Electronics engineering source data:
========================================================================
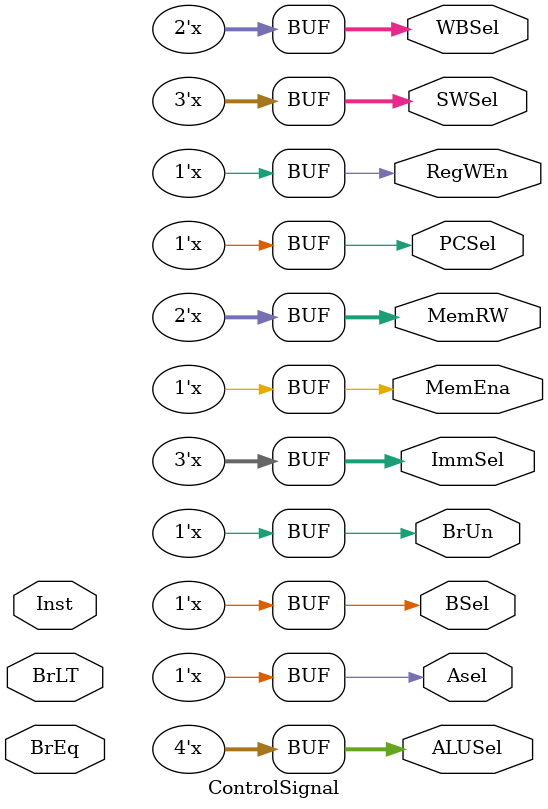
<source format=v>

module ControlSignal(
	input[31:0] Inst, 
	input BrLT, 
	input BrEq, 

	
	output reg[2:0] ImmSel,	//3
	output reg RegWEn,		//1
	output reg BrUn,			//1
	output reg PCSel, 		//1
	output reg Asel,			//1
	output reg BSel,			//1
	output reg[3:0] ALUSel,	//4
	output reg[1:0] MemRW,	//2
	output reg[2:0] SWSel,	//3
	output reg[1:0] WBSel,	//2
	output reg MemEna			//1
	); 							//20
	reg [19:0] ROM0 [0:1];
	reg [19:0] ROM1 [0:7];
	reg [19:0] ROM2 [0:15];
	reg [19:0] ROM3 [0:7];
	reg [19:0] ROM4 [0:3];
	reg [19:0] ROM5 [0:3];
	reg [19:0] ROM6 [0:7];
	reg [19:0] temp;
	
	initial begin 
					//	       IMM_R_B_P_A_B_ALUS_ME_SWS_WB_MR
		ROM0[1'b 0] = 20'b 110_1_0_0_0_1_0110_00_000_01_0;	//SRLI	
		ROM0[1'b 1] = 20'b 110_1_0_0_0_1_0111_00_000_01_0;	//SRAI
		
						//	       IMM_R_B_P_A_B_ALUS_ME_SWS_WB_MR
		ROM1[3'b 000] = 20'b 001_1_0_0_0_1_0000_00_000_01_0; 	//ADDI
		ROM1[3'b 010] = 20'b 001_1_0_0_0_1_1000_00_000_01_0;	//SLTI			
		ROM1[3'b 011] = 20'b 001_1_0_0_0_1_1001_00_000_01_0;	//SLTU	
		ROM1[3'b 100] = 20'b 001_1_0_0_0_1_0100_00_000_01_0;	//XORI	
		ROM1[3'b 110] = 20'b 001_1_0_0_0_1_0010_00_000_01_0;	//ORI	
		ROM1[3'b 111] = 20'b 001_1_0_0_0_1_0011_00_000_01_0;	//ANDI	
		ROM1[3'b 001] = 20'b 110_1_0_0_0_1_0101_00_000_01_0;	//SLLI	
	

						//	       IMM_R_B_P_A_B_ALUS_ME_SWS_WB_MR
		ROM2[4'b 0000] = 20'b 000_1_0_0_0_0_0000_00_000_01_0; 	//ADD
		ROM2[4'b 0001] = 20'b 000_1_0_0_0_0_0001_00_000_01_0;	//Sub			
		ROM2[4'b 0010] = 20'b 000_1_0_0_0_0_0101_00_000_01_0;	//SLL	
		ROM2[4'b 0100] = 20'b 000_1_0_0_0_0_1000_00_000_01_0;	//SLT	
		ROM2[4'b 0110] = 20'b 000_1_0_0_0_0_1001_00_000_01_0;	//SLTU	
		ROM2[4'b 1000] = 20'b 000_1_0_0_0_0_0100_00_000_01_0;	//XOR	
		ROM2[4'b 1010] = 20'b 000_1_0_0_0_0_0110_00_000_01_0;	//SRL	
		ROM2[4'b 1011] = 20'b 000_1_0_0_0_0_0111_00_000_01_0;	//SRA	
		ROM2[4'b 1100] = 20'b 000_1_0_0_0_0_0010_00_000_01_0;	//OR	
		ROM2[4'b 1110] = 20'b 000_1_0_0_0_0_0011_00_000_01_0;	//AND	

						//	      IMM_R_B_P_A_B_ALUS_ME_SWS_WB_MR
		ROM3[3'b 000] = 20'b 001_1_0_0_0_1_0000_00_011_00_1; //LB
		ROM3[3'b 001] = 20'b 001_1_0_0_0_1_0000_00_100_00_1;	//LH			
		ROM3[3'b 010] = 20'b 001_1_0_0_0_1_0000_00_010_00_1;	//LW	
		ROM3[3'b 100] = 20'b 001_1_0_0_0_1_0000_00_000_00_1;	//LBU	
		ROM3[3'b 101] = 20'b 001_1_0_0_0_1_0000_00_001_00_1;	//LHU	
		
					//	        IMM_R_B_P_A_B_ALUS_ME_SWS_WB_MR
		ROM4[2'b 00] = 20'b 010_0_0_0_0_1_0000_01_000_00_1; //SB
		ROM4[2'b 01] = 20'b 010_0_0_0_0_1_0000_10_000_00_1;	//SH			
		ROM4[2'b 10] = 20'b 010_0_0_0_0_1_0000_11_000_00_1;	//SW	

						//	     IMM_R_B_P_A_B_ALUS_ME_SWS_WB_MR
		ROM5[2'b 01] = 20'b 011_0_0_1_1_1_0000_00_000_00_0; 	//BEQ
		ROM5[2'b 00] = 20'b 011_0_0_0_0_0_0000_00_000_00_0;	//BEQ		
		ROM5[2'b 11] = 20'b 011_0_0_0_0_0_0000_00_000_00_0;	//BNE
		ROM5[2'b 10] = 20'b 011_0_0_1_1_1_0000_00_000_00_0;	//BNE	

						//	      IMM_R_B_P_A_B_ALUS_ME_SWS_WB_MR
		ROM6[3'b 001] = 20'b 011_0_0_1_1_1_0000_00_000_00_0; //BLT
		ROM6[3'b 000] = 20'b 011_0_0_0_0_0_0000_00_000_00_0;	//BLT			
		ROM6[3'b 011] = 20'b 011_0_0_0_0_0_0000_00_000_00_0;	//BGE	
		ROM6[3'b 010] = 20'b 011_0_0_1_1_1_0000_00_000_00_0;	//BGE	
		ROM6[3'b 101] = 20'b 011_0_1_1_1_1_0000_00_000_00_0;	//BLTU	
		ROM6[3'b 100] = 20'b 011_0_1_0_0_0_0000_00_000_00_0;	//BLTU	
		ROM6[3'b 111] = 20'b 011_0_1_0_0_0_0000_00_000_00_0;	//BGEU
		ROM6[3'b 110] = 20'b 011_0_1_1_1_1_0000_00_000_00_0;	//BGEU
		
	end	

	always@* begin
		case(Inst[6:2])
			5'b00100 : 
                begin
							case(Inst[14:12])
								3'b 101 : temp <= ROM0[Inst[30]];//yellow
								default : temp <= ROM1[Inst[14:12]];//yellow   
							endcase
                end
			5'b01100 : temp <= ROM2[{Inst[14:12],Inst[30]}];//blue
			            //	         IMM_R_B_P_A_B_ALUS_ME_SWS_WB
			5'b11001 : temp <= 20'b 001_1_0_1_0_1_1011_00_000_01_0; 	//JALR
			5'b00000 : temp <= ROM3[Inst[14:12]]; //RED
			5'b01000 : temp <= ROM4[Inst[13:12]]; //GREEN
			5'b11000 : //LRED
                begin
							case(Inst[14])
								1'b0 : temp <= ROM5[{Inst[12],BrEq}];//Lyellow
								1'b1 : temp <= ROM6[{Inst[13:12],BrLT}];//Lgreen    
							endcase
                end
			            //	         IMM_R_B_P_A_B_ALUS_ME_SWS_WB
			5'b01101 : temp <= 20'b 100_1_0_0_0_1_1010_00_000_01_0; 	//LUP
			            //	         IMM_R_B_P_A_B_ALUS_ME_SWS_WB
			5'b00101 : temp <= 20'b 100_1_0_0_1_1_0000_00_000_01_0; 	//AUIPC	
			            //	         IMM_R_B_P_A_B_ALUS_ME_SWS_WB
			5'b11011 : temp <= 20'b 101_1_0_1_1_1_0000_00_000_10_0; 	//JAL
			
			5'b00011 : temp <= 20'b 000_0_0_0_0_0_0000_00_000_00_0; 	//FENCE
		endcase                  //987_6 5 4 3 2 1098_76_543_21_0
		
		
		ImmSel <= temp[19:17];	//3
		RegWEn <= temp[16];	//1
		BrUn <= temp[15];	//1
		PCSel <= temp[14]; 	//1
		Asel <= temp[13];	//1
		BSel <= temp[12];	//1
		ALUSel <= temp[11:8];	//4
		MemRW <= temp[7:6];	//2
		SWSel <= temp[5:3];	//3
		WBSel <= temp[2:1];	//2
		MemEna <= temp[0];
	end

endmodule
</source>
========================================================================
• [Description of the task]: In your copy of the records above, include every line exactly but no pictures.

• [Written solution]:
<source format=v>

module ControlSignal(
	input[31:0] Inst, 
	input BrLT, 
	input BrEq, 

	
	output reg[2:0] ImmSel,	//3
	output reg RegWEn,		//1
	output reg BrUn,			//1
	output reg PCSel, 		//1
	output reg Asel,			//1
	output reg BSel,			//1
	output reg[3:0] ALUSel,	//4
	output reg[1:0] MemRW,	//2
	output reg[2:0] SWSel,	//3
	output reg[1:0] WBSel,	//2
	output reg MemEna			//1
	); 							//20
	reg [19:0] ROM0 [0:1];
	reg [19:0] ROM1 [0:7];
	reg [19:0] ROM2 [0:15];
	reg [19:0] ROM3 [0:7];
	reg [19:0] ROM4 [0:3];
	reg [19:0] ROM5 [0:3];
	reg [19:0] ROM6 [0:7];
	reg [19:0] temp;
	
	initial begin 
					//	       IMM_R_B_P_A_B_ALUS_ME_SWS_WB_MR
		ROM0[1'b 0] = 20'b 110_1_0_0_0_1_0110_00_000_01_0;	//SRLI	
		ROM0[1'b 1] = 20'b 110_1_0_0_0_1_0111_00_000_01_0;	//SRAI
		
						//	       IMM_R_B_P_A_B_ALUS_ME_SWS_WB_MR
		ROM1[3'b 000] = 20'b 001_1_0_0_0_1_0000_00_000_01_0; 	//ADDI
		ROM1[3'b 010] = 20'b 001_1_0_0_0_1_1000_00_000_01_0;	//SLTI			
		ROM1[3'b 011] = 20'b 001_1_0_0_0_1_1001_00_000_01_0;	//SLTU	
		ROM1[3'b 100] = 20'b 001_1_0_0_0_1_0100_00_000_01_0;	//XORI	
		ROM1[3'b 110] = 20'b 001_1_0_0_0_1_0010_00_000_01_0;	//ORI	
		ROM1[3'b 111] = 20'b 001_1_0_0_0_1_0011_00_000_01_0;	//ANDI	
		ROM1[3'b 001] = 20'b 110_1_0_0_0_1_0101_00_000_01_0;	//SLLI	
	

						//	       IMM_R_B_P_A_B_ALUS_ME_SWS_WB_MR
		ROM2[4'b 0000] = 20'b 000_1_0_0_0_0_0000_00_000_01_0; 	//ADD
		ROM2[4'b 0001] = 20'b 000_1_0_0_0_0_0001_00_000_01_0;	//Sub			
		ROM2[4'b 0010] = 20'b 000_1_0_0_0_0_0101_00_000_01_0;	//SLL	
		ROM2[4'b 0100] = 20'b 000_1_0_0_0_0_1000_00_000_01_0;	//SLT	
		ROM2[4'b 0110] = 20'b 000_1_0_0_0_0_1001_00_000_01_0;	//SLTU	
		ROM2[4'b 1000] = 20'b 000_1_0_0_0_0_0100_00_000_01_0;	//XOR	
		ROM2[4'b 1010] = 20'b 000_1_0_0_0_0_0110_00_000_01_0;	//SRL	
		ROM2[4'b 1011] = 20'b 000_1_0_0_0_0_0111_00_000_01_0;	//SRA	
		ROM2[4'b 1100] = 20'b 000_1_0_0_0_0_0010_00_000_01_0;	//OR	
		ROM2[4'b 1110] = 20'b 000_1_0_0_0_0_0011_00_000_01_0;	//AND	

						//	      IMM_R_B_P_A_B_ALUS_ME_SWS_WB_MR
		ROM3[3'b 000] = 20'b 001_1_0_0_0_1_0000_00_011_00_1; //LB
		ROM3[3'b 001] = 20'b 001_1_0_0_0_1_0000_00_100_00_1;	//LH			
		ROM3[3'b 010] = 20'b 001_1_0_0_0_1_0000_00_010_00_1;	//LW	
		ROM3[3'b 100] = 20'b 001_1_0_0_0_1_0000_00_000_00_1;	//LBU	
		ROM3[3'b 101] = 20'b 001_1_0_0_0_1_0000_00_001_00_1;	//LHU	
		
					//	        IMM_R_B_P_A_B_ALUS_ME_SWS_WB_MR
		ROM4[2'b 00] = 20'b 010_0_0_0_0_1_0000_01_000_00_1; //SB
		ROM4[2'b 01] = 20'b 010_0_0_0_0_1_0000_10_000_00_1;	//SH			
		ROM4[2'b 10] = 20'b 010_0_0_0_0_1_0000_11_000_00_1;	//SW	

						//	     IMM_R_B_P_A_B_ALUS_ME_SWS_WB_MR
		ROM5[2'b 01] = 20'b 011_0_0_1_1_1_0000_00_000_00_0; 	//BEQ
		ROM5[2'b 00] = 20'b 011_0_0_0_0_0_0000_00_000_00_0;	//BEQ		
		ROM5[2'b 11] = 20'b 011_0_0_0_0_0_0000_00_000_00_0;	//BNE
		ROM5[2'b 10] = 20'b 011_0_0_1_1_1_0000_00_000_00_0;	//BNE	

						//	      IMM_R_B_P_A_B_ALUS_ME_SWS_WB_MR
		ROM6[3'b 001] = 20'b 011_0_0_1_1_1_0000_00_000_00_0; //BLT
		ROM6[3'b 000] = 20'b 011_0_0_0_0_0_0000_00_000_00_0;	//BLT			
		ROM6[3'b 011] = 20'b 011_0_0_0_0_0_0000_00_000_00_0;	//BGE	
		ROM6[3'b 010] = 20'b 011_0_0_1_1_1_0000_00_000_00_0;	//BGE	
		ROM6[3'b 101] = 20'b 011_0_1_1_1_1_0000_00_000_00_0;	//BLTU	
		ROM6[3'b 100] = 20'b 011_0_1_0_0_0_0000_00_000_00_0;	//BLTU	
		ROM6[3'b 111] = 20'b 011_0_1_0_0_0_0000_00_000_00_0;	//BGEU
		ROM6[3'b 110] = 20'b 011_0_1_1_1_1_0000_00_000_00_0;	//BGEU
		
	end	

	always@* begin
		case(Inst[6:2])
			5'b00100 : 
                begin
							case(Inst[14:12])
								3'b 101 : temp <= ROM0[Inst[30]];//yellow
								default : temp <= ROM1[Inst[14:12]];//yellow   
							endcase
                end
			5'b01100 : temp <= ROM2[{Inst[14:12],Inst[30]}];//blue
			            //	         IMM_R_B_P_A_B_ALUS_ME_SWS_WB
			5'b11001 : temp <= 20'b 001_1_0_1_0_1_1011_00_000_01_0; 	//JALR
			5'b00000 : temp <= ROM3[Inst[14:12]]; //RED
			5'b01000 : temp <= ROM4[Inst[13:12]]; //GREEN
			5'b11000 : //LRED
                begin
							case(Inst[14])
								1'b0 : temp <= ROM5[{Inst[12],BrEq}];//Lyellow
								1'b1 : temp <= ROM6[{Inst[13:12],BrLT}];//Lgreen    
							endcase
                end
			            //	         IMM_R_B_P_A_B_ALUS_ME_SWS_WB
			5'b01101 : temp <= 20'b 100_1_0_0_0_1_1010_00_000_01_0; 	//LUP
			            //	         IMM_R_B_P_A_B_ALUS_ME_SWS_WB
			5'b00101 : temp <= 20'b 100_1_0_0_1_1_0000_00_000_01_0; 	//AUIPC	
			            //	         IMM_R_B_P_A_B_ALUS_ME_SWS_WB
			5'b11011 : temp <= 20'b 101_1_0_1_1_1_0000_00_000_10_0; 	//JAL
			
			5'b00011 : temp <= 20'b 000_0_0_0_0_0_0000_00_000_00_0; 	//FENCE
		endcase                  //987_6 5 4 3 2 1098_76_543_21_0
		
		
		ImmSel <= temp[19:17];	//3
		RegWEn <= temp[16];	//1
		BrUn <= temp[15];	//1
		PCSel <= temp[14]; 	//1
		Asel <= temp[13];	//1
		BSel <= temp[12];	//1
		ALUSel <= temp[11:8];	//4
		MemRW <= temp[7:6];	//2
		SWSel <= temp[5:3];	//3
		WBSel <= temp[2:1];	//2
		MemEna <= temp[0];
	end

endmodule
</source>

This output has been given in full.